##### Dataset excerpts #####
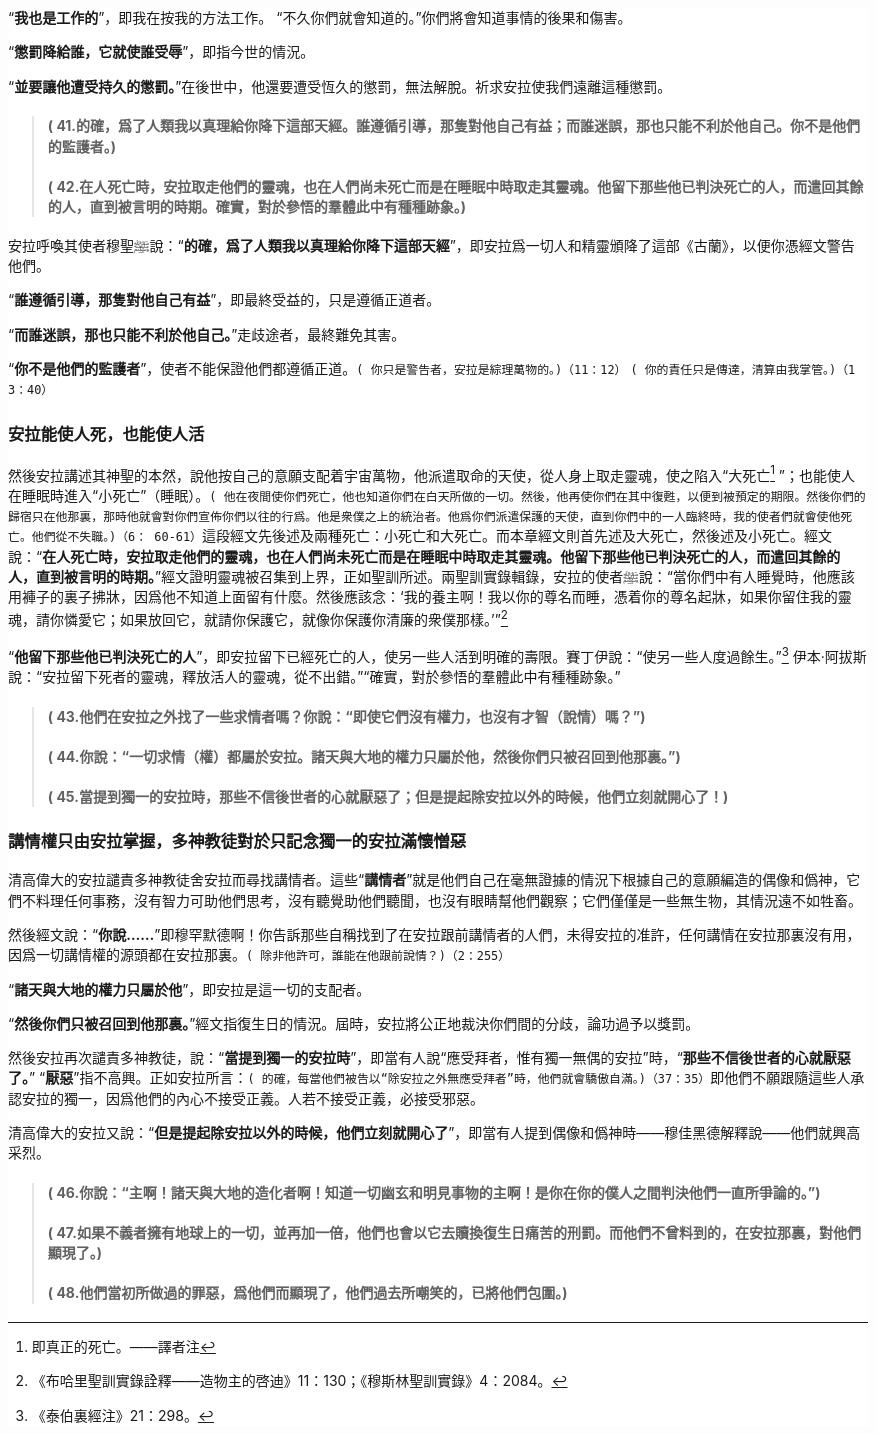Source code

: “**我也是工作的**”，即我在按我的方法工作。 “不久你們就會知道的。”你們將會知道事情的後果和傷害。

[^26]:《艾哈麥德按序聖訓集》1：307。

“**懲罰降給誰，它就使誰受辱**”，即指今世的情況。

“**並要讓他遭受持久的懲罰。**”在後世中，他還要遭受恆久的懲罰，無法解脫。祈求安拉使我們遠離這種懲罰。

> #### ( 41.的確，爲了人類我以真理給你降下這部天經。誰遵循引導，那隻對他自己有益；而誰迷誤，那也只能不利於他自己。你不是他們的監護者。)
> #### ( 42.在人死亡時，安拉取走他們的靈魂，也在人們尚未死亡而是在睡眠中時取走其靈魂。他留下那些他已判決死亡的人，而遣回其餘的人，直到被言明的時期。確實，對於參悟的羣體此中有種種跡象。)

安拉呼喚其使者穆聖ﷺ說：“**的確，爲了人類我以真理給你降下這部天經**”，即安拉爲一切人和精靈頒降了這部《古蘭》，以便你憑經文警告他們。

“**誰遵循引導，那隻對他自己有益**”，即最終受益的，只是遵循正道者。

“**而誰迷誤，那也只能不利於他自己。**”走歧途者，最終難免其害。

“**你不是他們的監護者**”，使者不能保證他們都遵循正道。`( 你只是警告者，安拉是綜理萬物的。)（11：12）` `( 你的責任只是傳達，清算由我掌管。)（13：40）`

### 安拉能使人死，也能使人活

然後安拉講述其神聖的本然，說他按自己的意願支配着宇宙萬物，他派遣取命的天使，從人身上取走靈魂，使之陷入“大死亡[^27] ”；也能使人在睡眠時進入“小死亡”（睡眠）。`( 他在夜間使你們死亡，他也知道你們在白天所做的一切。然後，他再使你們在其中復甦，以便到被預定的期限。然後你們的歸宿只在他那裏，那時他就會對你們宣佈你們以往的行爲。他是衆僕之上的統治者。他爲你們派遣保護的天使，直到你們中的一人臨終時，我的使者們就會使他死亡。他們從不失職。)（6： 60-61）`這段經文先後述及兩種死亡：小死亡和大死亡。而本章經文則首先述及大死亡，然後述及小死亡。經文說：“**在人死亡時，安拉取走他們的靈魂，也在人們尚未死亡而是在睡眠中時取走其靈魂。他留下那些他已判決死亡的人，而遣回其餘的人，直到被言明的時期。**”經文證明靈魂被召集到上界，正如聖訓所述。兩聖訓實錄輯錄，安拉的使者ﷺ說：“當你們中有人睡覺時，他應該用褲子的裏子拂牀，因爲他不知道上面留有什麼。然後應該念：‘我的養主啊！我以你的尊名而睡，憑着你的尊名起牀，如果你留住我的靈魂，請你憐愛它；如果放回它，就請你保護它，就像你保護你清廉的衆僕那樣。’”[^28] 

“**他留下那些他已判決死亡的人**”，即安拉留下已經死亡的人，使另一些人活到明確的壽限。賽丁伊說：“使另一些人度過餘生。”[^29] 伊本·阿拔斯說：“安拉留下死者的靈魂，釋放活人的靈魂，從不出錯。”“確實，對於參悟的羣體此中有種種跡象。”

[^27]:即真正的死亡。——譯者注

[^28]:《布哈里聖訓實錄詮釋——造物主的啓迪》11：130；《穆斯林聖訓實錄》4：2084。

[^29]:《泰伯裏經注》21：298。

> #### ( 43.他們在安拉之外找了一些求情者嗎？你說：“即使它們沒有權力，也沒有才智（說情）嗎？”)
> #### ( 44.你說：“一切求情（權）都屬於安拉。諸天與大地的權力只屬於他，然後你們只被召回到他那裏。”)
> #### ( 45.當提到獨一的安拉時，那些不信後世者的心就厭惡了；但是提起除安拉以外的時候，他們立刻就開心了！)

### 講情權只由安拉掌握，多神教徒對於只記念獨一的安拉滿懷憎惡

清高偉大的安拉譴責多神教徒舍安拉而尋找講情者。這些“**講情者**”就是他們自己在毫無證據的情況下根據自己的意願編造的偶像和僞神，它們不料理任何事務，沒有智力可助他們思考，沒有聽覺助他們聽聞，也沒有眼睛幫他們觀察；它們僅僅是一些無生物，其情況遠不如牲畜。

然後經文說：“**你說……**”即穆罕默德啊！你告訴那些自稱找到了在安拉跟前講情者的人們，未得安拉的准許，任何講情在安拉那裏沒有用，因爲一切講情權的源頭都在安拉那裏。`( 除非他許可，誰能在他跟前說情？)（2：255）`

“**諸天與大地的權力只屬於他**”，即安拉是這一切的支配者。

“**然後你們只被召回到他那裏。**”經文指復生日的情況。屆時，安拉將公正地裁決你們間的分歧，論功過予以獎罰。

然後安拉再次譴責多神教徒，說：“**當提到獨一的安拉時**”，即當有人說“應受拜者，惟有獨一無偶的安拉”時，“**那些不信後世者的心就厭惡了。**” “**厭惡**”指不高興。正如安拉所言：`( 的確，每當他們被告以“除安拉之外無應受拜者”時，他們就會驕傲自滿。)（37：35）`即他們不願跟隨這些人承認安拉的獨一，因爲他們的內心不接受正義。人若不接受正義，必接受邪惡。

清高偉大的安拉又說：“**但是提起除安拉以外的時候，他們立刻就開心了**”，即當有人提到偶像和僞神時——穆佳黑德解釋說——他們就興高采烈。

> #### ( 46.你說：“主啊！諸天與大地的造化者啊！知道一切幽玄和明見事物的主啊！是你在你的僕人之間判決他們一直所爭論的。”)
> #### ( 47.如果不義者擁有地球上的一切，並再加一倍，他們也會以它去贖換復生日痛苦的刑罰。而他們不曾料到的，在安拉那裏，對他們顯現了。)
> #### ( 48.他們當初所做過的罪惡，爲他們而顯現了，他們過去所嘲笑的，已將他們包圍。)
#####
**About this exercise**
Each line from the one with "[^29]:《泰伯裏經注》21：298。" through the last line of the material is to be retyped exactly, and no other line is.

**Finished exercise**
[^29]:《泰伯裏經注》21：298。

> #### ( 43.他們在安拉之外找了一些求情者嗎？你說：“即使它們沒有權力，也沒有才智（說情）嗎？”)
> #### ( 44.你說：“一切求情（權）都屬於安拉。諸天與大地的權力只屬於他，然後你們只被召回到他那裏。”)
> #### ( 45.當提到獨一的安拉時，那些不信後世者的心就厭惡了；但是提起除安拉以外的時候，他們立刻就開心了！)

### 講情權只由安拉掌握，多神教徒對於只記念獨一的安拉滿懷憎惡

清高偉大的安拉譴責多神教徒舍安拉而尋找講情者。這些“**講情者**”就是他們自己在毫無證據的情況下根據自己的意願編造的偶像和僞神，它們不料理任何事務，沒有智力可助他們思考，沒有聽覺助他們聽聞，也沒有眼睛幫他們觀察；它們僅僅是一些無生物，其情況遠不如牲畜。

然後經文說：“**你說……**”即穆罕默德啊！你告訴那些自稱找到了在安拉跟前講情者的人們，未得安拉的准許，任何講情在安拉那裏沒有用，因爲一切講情權的源頭都在安拉那裏。`( 除非他許可，誰能在他跟前說情？)（2：255）`

“**諸天與大地的權力只屬於他**”，即安拉是這一切的支配者。

“**然後你們只被召回到他那裏。**”經文指復生日的情況。屆時，安拉將公正地裁決你們間的分歧，論功過予以獎罰。

然後安拉再次譴責多神教徒，說：“**當提到獨一的安拉時**”，即當有人說“應受拜者，惟有獨一無偶的安拉”時，“**那些不信後世者的心就厭惡了。**” “**厭惡**”指不高興。正如安拉所言：`( 的確，每當他們被告以“除安拉之外無應受拜者”時，他們就會驕傲自滿。)（37：35）`即他們不願跟隨這些人承認安拉的獨一，因爲他們的內心不接受正義。人若不接受正義，必接受邪惡。

清高偉大的安拉又說：“**但是提起除安拉以外的時候，他們立刻就開心了**”，即當有人提到偶像和僞神時——穆佳黑德解釋說——他們就興高采烈。

> #### ( 46.你說：“主啊！諸天與大地的造化者啊！知道一切幽玄和明見事物的主啊！是你在你的僕人之間判決他們一直所爭論的。”)
> #### ( 47.如果不義者擁有地球上的一切，並再加一倍，他們也會以它去贖換復生日痛苦的刑罰。而他們不曾料到的，在安拉那裏，對他們顯現了。)
> #### ( 48.他們當初所做過的罪惡，爲他們而顯現了，他們過去所嘲笑的，已將他們包圍。)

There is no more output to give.